PARTIAL LOOP WAS VECTORIZED
Intel 14:
HPO VECTORIZER REPORT (MAIN__) LOG OPENED ON Mon Dec 16 11:56:30 2013
<dot.f90;-1:-1;hpo_vectorization;MAIN__;0>
HPO Vectorizer Report (MAIN__)
dot.f90(27:9-27:9):VEC:MAIN__: loop was not vectorized: unsupported data type
loop was not vectorized: not inner loop
dot.f90(28:9-28:9):VEC:MAIN__: loop was not vectorized: unsupported data type
loop was not vectorized: not inner loop
dot.f90(37:25-37:25):VEC:MAIN__: loop was not vectorized: vectorization possible but seems inefficient
dot.f90(36): (col. 7) remark: OUTER LOOP WAS VECTORIZED
dot.f90(36:7-36:7):VEC:MAIN__: OUTER LOOP WAS VECTORIZED
dot.f90(37:25-37:25):VEC:MAIN__: loop was not vectorized: vectorization possible but seems inefficient
dot.f90(36:7-36:7):VEC:MAIN__: loop was not vectorized: low trip count
dot.f90(37:66-37:66):VEC:MAIN__: loop was not vectorized: not inner loop
So, it looks like the optimizer isn't doing right. If we read the "PERMUTED" part, one can try interchanging the loops in our calculation, and if we do we get:
Random generation 0.09767500
dotProd time: 2.87279900
dotProd(npts,nobs) 0.21707585
Much better, but still about 4x slower than Intel 13.

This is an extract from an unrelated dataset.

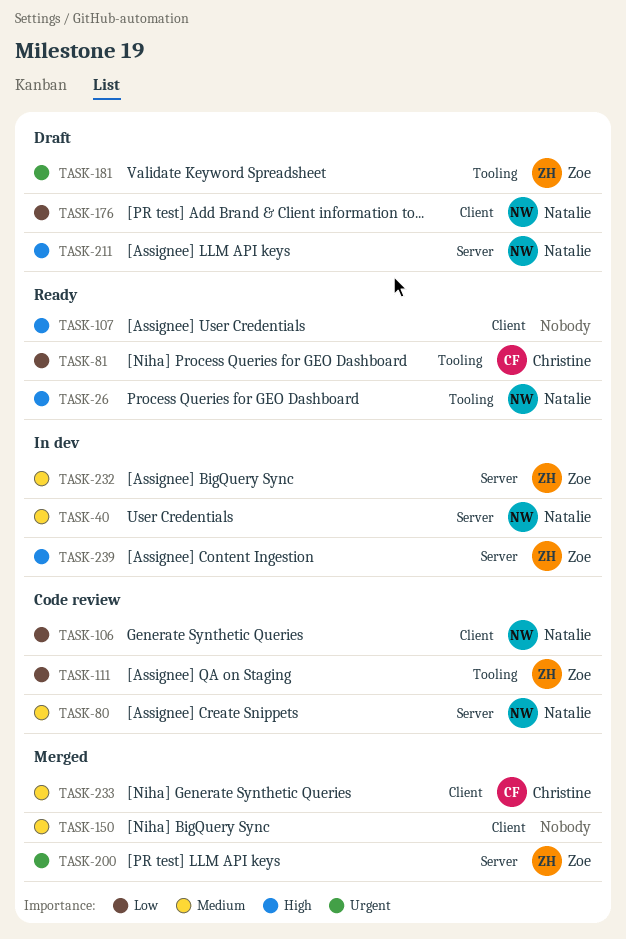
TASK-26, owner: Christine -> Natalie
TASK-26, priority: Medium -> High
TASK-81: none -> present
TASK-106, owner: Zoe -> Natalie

Also, as an aside, it looks like compiling with -xHost on Intel 14 leads to a slowdown even with the permuted code:
(Intel 13) $ ifort -O3 -xHost dot.permute.f90 -o dot.ifort13.permute.xHost.exe
(Intel 13) $ ./dot.ifort13.permute.xHost.exe
Random generation 0.09036300
dotProd time: 0.80169300
dotProd(npts,nobs) 0.21707587
(Intel 14) $ ifort -O3 -xHost dot.permute.f90 -o dot.ifort14.permute.xHost.exe
(Intel 14) $ ./dot.ifort14.permute.xHost.exe
Random generation 0.09545500
dotProd time: 3.34055000
dotProd(npts,nobs) 0.21707590
Finally, -fast really doesn't like this code with either compiler:
(Intel 13) $ ifort -fast dot.permute.f90 -o dot.ifort13.permute.fast.exe
ipo: remark #11001: performing single-file optimizations
ipo: remark #11006: generating object file /gpfsm/dnb31/tdirs/pbs/slurm.448506.mathomp4/ipo_iforta6D8B9.o
(Intel 13) $ ./dot.ifort13.permute.fast.exe
Random generation 0.09720600
dotProd time: 3.20100500
dotProd(npts,nobs) 0.21707590
(Intel 14) $ ifort -fast dot.permute.f90 -o dot.ifort14.permute.fast.exe
ipo: remark #11001: performing single-file optimizations
ipo: remark #11006: generating object file /gpfsm/dnb31/tdirs/pbs/slurm.448505.mathomp4/ipo_iforthmRKBV.o
(Intel 14) $ ./dot.ifort14.permute.fast.exe
Random generation 0.10952500
dotProd time: 3.42286700
dotProd(npts,nobs) 0.21707590
(That said, the compilers are even for once.)